Son las cinco de la tarde de un lunes y en el antiguo edificio del Departamento de Ingeniería Industrial (DII) de la Universidad de Chile el ruido de taladros acompaña las horas de estudio de cuatro de los 53 alumnos becados para cursar el Magíster en Gestión para la Globalización (MGPG). “La semana pasada fue un tanto dura”, confiesa con algo de cansancio la ingeniera civil industrial Carolina Oddo, una de las participantes de la primera versión del programa que comenzó hace un mes y en el que fue seleccionada tras un proceso similar al que aplican empresas multinacionales: pruebas de cultura general, de aptitud verbal y matemática, inglés y entrevistas psicológicas para medir la capacidad de trabajar en equipo. Pero ella y sus compañeros reconocen que las exigencias no fueron tan altas si se les compara con el intenso ritmo de estudio que les espera.

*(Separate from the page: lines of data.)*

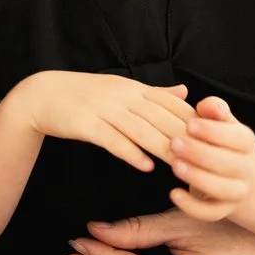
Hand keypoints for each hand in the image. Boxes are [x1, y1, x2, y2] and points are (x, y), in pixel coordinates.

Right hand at [17, 71, 194, 170]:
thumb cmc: (84, 95)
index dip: (192, 120)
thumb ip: (154, 92)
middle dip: (184, 137)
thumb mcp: (121, 88)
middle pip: (160, 117)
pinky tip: (145, 166)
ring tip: (181, 167)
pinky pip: (112, 139)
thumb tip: (186, 92)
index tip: (212, 140)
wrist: (42, 95)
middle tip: (205, 160)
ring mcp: (103, 108)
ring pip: (140, 129)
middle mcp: (121, 95)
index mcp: (132, 87)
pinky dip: (130, 152)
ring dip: (162, 148)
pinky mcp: (85, 123)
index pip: (170, 102)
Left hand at [169, 96, 254, 220]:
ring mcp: (238, 191)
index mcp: (246, 143)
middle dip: (200, 153)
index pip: (238, 138)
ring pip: (223, 190)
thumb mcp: (220, 122)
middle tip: (174, 143)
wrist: (235, 173)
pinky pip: (211, 213)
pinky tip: (173, 193)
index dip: (214, 132)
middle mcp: (247, 168)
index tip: (189, 124)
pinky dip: (193, 207)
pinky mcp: (224, 210)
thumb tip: (207, 105)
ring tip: (174, 165)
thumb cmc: (219, 140)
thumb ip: (215, 110)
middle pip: (230, 164)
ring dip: (197, 178)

Su inquietud es compartida por los profesores del programa gratuito de la Universidad de Chile. El comentario “primera vez que me toca un curso de este tipo” es lo que más ha escuchado en estos días el director académico del MGPG, Patricio Meller, de sus colegas. “Están preocupados de preparar el mejor material porque se dan cuenta de que es gente con mucho potencial”, aclara. Y es precisamente esto lo que distingue al MGPG. “Un buen programa no sólo debe ofrecer una buena malla de ramos... Lo central son los alumnos”, dice Meller.

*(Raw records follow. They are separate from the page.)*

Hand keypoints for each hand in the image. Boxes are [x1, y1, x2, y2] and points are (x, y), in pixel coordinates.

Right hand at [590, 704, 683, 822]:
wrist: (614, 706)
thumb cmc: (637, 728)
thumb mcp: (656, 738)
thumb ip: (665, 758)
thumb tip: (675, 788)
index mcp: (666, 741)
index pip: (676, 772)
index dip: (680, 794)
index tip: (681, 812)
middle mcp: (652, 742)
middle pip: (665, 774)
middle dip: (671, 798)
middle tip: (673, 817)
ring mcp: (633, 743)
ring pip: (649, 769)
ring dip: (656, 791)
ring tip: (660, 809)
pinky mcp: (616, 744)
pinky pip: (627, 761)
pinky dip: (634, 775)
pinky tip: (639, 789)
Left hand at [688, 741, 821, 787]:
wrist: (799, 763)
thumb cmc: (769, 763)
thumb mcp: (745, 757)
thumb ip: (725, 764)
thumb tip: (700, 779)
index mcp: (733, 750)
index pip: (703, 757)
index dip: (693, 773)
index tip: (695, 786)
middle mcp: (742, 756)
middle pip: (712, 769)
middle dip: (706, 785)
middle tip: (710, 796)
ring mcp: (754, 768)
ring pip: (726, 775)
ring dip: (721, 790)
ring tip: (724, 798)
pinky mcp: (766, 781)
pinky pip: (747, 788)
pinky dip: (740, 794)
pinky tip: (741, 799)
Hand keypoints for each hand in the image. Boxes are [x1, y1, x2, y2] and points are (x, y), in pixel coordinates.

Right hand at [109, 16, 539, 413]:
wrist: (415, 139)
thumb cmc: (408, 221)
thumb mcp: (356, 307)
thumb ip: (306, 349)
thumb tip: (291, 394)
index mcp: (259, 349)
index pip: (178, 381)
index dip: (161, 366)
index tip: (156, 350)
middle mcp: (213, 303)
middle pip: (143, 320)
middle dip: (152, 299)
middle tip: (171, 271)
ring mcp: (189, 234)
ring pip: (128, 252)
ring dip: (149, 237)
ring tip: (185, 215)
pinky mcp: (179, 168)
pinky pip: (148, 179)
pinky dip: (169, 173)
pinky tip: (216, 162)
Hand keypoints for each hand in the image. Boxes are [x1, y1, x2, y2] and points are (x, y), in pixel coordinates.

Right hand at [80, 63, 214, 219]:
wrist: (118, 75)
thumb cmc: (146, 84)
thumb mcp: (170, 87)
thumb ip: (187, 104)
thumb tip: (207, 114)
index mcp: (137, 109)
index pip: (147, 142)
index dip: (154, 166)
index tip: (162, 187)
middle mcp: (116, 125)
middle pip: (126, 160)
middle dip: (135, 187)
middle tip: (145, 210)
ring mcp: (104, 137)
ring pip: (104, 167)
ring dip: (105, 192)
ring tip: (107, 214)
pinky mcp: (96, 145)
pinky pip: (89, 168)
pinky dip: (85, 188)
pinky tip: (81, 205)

El MGPG tiene otra gran diferencia: es gratis. Gracias al aporte de una multinacional, la escuela tuvo un amplio presupuesto para organizar una maestría en negocios sin cobro. Y ha podido recurrir a exámenes más exigentes para elegir a sus alumnos. En Brasil, los académicos de la escuela de negocios de la Universidad Federal de Río de Janeiro, Coppead, también están apelando a la rigurosidad para escoger a los 75 participantes de la promoción 2008. Este año, seis postulantes disputan cada vacante de su maestría en Educación Ejecutiva. Coppead aplica una versión especial de un examen nacional y evalúa la experiencia y planes de los alumnos. “La alta demanda hace que la primera fase sea muy difícil”, explica Ricardo Leal, vicedirector de Maestría y Doctorado de Coppead. ¿Entrevistas? No, gracias. Depender de ellas sería confiar en un criterio subjetivo. No por nada la maestría de Coppead es una de las más competitivas junto a las de otras universidades públicas brasileñas, como la Federal de Río Grande do Sul (UFRGS) y la de São Paulo (USP). “Hay otros excelentes programas en América Latina, pero son pagados”, aclara Leal. “Y son caros”.
TALENTO GLOBAL
También hay vacantes para extranjeros, algunas con financiamiento que puede ser obtenido por medio del Ministerio de Relaciones Exteriores de Brasil. Pero el carácter de institución pública de Coppead la obliga a limitar estos cupos, que en 2008 sumarán 11. “Somos financiados por los contribuyentes brasileños”, dice Leal. Una limitante que, hasta ahora, la Universidad de Chile ha superado gracias al apoyo económico de BHP Billiton y el programa de becas de su filial Minera Escondida. “Fue uno de los vicepresidentes de BHP Billiton, Diego Hernández, quien planteó la idea de la beca”, dice la directora ejecutiva del MGPG, Lysette Henríquez. Pero los US$75,000 por estudiante están lejos de la beneficencia, porque el programa también busca responder a las necesidades de compañías que tienen operaciones en más de un continente. En lugar de abrir cupos para estudiantes extranjeros, la Universidad de Chile optó por invertir US$11.8 millones en la inducción de sus participantes como alumnos regulares de MBA en cinco universidades de EE.UU., Inglaterra y Australia durante un período de ocho meses. Una experiencia a la que se sumarán viajes a Shanghai y Bangalore para aprender sobre Gestión de Cadenas de Abastecimiento y Tecnologías de la Información. “Cada alumno tendrá que interactuar con estudiantes de otros países para estar obligado a hablar en inglés”, explica Patricio Meller. Un desafío no menor, reconoce el académico, y en el que los resultados se verán sólo en tres años más. Un período en el que podrían surgir los primeros exponentes de la meritocracia ejecutiva latinoamericana.